Denmark to resume accepting refugees under UN’s quota

Denmark decided to resume accepting refugees under the UN’s quota system, The Local Denmark reported on Wednesday. After a three-year hiatus, the Ministry for Immigration announced the news.

Denmark’s Minister for Immigration and Integration has informed the UN’s arm for refugees, UNHCR, that country resumes its obligations under the UN’s quota system. This month, Mattias Tesfaye, has officially informed the United Nations on that decision.

Danish immigration ministry has also informed UNHCR that it will accept general quota refugees from 2020.

“I informed (the UN on July 11th) that Denmark wishes to accept a small group of quota refugees who require special [medical, ed.] assistance from 2019,” Tesfaye wrote in his message to the Danish daily newspaper.

A number of steps are involved in the process of deciding which refugees will be taken in by Denmark, the minister said. The exact number for 2019 is yet to be confirmed, Tesfaye added. Earlier, annual numbers of UN quota refugees for Denmark have been around 500.

In 2016, Denmark first refused to take migrants from the UN’s quota system for resettlement from its UNHCR camps. The reason for the previous government was a need for “breathing space” to manage those already in the country.

Danish Social Democrats insist on accepting refugees

The Social Democrats and three left-wing allied parties in the political agreement which followed the general election in June.
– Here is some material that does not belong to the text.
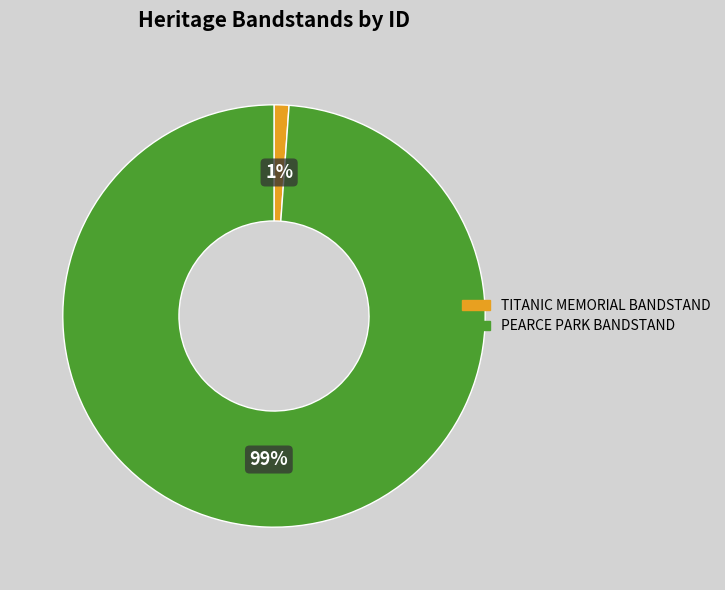

Which category has the smallest portion of the pie?

TITANIC MEMORIAL BANDSTAND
“With an increasing number of refugees who have a pressing need to be resettled, these gestures of solidarity are more important than ever,” the UNHCR’s North Europe spokesperson Caroline Bach praised the decision of Danish Cabinet while the anti-immigration Danish People’s Party (DF) called the decision a “break of campaign promises” by the Social Democrats.

“We consider this a break of campaign promises made by the Social Democrats during the election to retain a strict immigration policy,” DF parliamentary group leader Peter Skaarup said.